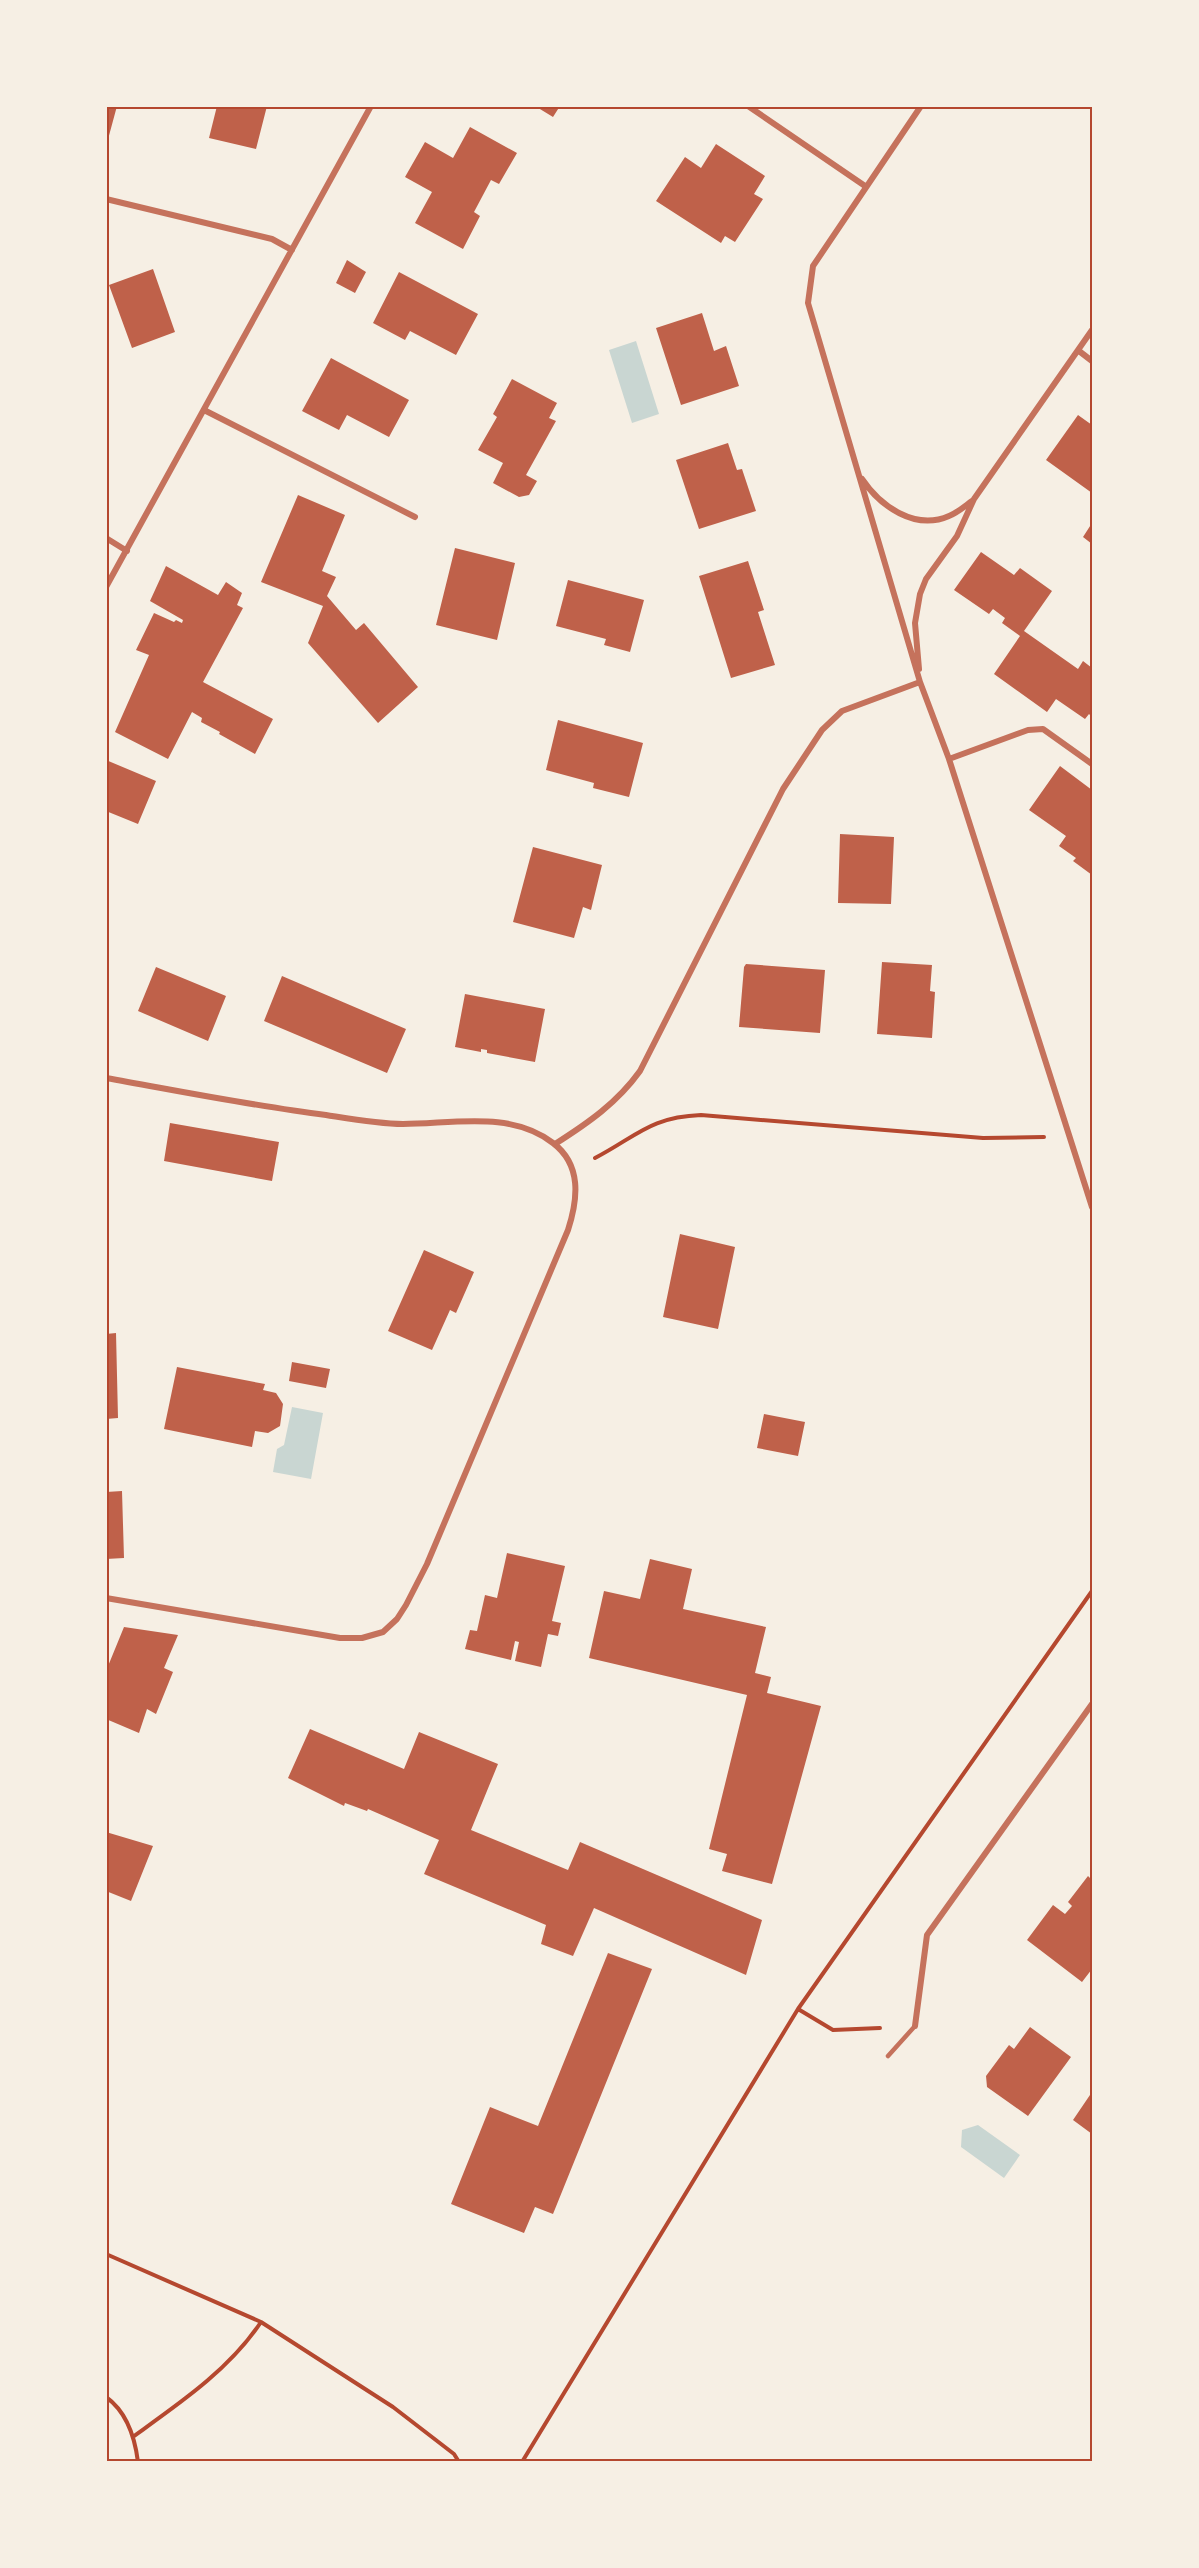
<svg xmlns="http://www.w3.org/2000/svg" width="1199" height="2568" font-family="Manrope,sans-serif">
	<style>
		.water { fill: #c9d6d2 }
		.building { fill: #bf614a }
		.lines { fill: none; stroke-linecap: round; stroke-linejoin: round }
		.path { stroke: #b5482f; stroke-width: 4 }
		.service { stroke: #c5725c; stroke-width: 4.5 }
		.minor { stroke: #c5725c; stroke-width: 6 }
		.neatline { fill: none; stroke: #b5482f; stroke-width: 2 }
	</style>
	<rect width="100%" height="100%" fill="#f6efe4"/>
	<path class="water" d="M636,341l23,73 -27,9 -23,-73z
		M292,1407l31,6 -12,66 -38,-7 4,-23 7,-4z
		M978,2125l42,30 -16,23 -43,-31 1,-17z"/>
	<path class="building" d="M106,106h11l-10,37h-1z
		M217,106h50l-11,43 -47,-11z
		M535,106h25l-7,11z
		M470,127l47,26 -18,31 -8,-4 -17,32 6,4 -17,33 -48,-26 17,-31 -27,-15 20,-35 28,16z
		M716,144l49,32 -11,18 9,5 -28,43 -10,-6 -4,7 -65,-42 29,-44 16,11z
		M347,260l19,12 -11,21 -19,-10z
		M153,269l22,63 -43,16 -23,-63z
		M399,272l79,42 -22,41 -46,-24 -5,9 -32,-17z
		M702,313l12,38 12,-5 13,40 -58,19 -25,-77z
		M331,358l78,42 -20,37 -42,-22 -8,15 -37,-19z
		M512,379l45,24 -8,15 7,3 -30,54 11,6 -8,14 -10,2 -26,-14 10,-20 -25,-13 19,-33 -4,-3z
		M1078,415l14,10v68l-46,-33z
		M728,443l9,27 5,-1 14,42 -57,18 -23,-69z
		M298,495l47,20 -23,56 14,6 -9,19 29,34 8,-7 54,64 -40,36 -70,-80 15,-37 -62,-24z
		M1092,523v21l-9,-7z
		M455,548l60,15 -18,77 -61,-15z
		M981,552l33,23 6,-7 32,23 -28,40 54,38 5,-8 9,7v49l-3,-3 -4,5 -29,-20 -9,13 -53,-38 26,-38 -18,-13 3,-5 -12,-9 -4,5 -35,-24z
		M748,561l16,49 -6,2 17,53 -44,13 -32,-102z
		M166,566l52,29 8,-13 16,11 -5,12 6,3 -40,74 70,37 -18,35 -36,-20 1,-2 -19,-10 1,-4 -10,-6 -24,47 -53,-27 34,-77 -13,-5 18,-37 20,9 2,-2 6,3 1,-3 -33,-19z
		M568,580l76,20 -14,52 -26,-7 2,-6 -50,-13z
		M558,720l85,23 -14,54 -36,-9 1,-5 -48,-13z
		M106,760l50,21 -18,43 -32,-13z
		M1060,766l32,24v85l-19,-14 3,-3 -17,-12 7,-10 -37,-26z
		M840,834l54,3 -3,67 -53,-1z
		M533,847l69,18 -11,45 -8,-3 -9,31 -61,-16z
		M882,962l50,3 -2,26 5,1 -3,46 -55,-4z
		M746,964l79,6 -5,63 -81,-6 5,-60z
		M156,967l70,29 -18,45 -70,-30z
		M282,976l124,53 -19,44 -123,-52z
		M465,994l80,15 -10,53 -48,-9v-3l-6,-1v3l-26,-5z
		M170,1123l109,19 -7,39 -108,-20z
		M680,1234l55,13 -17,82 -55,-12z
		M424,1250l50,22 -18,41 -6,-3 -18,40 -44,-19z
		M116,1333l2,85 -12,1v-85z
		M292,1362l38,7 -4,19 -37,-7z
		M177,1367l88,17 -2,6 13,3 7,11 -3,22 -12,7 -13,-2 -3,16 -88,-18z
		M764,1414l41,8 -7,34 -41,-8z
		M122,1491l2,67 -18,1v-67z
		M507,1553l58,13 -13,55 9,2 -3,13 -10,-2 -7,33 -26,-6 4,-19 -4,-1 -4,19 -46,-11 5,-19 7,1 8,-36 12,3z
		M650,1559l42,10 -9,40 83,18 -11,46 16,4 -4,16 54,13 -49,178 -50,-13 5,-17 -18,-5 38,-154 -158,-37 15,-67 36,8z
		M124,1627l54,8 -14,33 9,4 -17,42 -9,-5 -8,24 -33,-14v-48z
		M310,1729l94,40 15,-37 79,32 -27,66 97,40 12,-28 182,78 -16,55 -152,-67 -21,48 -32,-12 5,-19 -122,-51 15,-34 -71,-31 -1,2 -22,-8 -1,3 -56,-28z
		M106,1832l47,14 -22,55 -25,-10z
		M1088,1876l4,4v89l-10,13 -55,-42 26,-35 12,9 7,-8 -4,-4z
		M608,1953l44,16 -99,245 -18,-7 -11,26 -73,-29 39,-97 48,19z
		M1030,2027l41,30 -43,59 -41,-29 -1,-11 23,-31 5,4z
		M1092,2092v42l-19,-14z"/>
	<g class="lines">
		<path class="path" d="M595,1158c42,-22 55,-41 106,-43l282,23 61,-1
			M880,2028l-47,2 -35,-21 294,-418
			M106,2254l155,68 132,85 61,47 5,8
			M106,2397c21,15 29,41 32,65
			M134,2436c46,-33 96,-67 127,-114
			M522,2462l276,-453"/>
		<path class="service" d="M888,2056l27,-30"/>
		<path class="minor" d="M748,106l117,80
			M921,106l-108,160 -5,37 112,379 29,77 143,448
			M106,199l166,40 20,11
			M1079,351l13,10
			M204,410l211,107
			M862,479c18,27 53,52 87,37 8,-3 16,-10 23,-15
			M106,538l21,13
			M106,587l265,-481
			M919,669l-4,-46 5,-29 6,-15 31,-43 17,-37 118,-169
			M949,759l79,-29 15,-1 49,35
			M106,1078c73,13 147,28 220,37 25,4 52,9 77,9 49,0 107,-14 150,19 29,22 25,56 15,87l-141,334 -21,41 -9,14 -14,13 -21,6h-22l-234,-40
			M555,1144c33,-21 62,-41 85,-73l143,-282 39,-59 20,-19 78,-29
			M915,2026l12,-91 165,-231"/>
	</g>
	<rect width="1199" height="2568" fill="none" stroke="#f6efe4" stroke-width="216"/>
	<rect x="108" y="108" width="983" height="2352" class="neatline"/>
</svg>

========

Look above for the line with "M533,847l69,18 -11,45 -8,-3 -9,31 -61,-16z" and the line with "M116,1333l2,85 -12,1v-85z", and reproduce exactly those two lines plus every line between, nothing more.

		M533,847l69,18 -11,45 -8,-3 -9,31 -61,-16z
		M882,962l50,3 -2,26 5,1 -3,46 -55,-4z
		M746,964l79,6 -5,63 -81,-6 5,-60z
		M156,967l70,29 -18,45 -70,-30z
		M282,976l124,53 -19,44 -123,-52z
		M465,994l80,15 -10,53 -48,-9v-3l-6,-1v3l-26,-5z
		M170,1123l109,19 -7,39 -108,-20z
		M680,1234l55,13 -17,82 -55,-12z
		M424,1250l50,22 -18,41 -6,-3 -18,40 -44,-19z
		M116,1333l2,85 -12,1v-85z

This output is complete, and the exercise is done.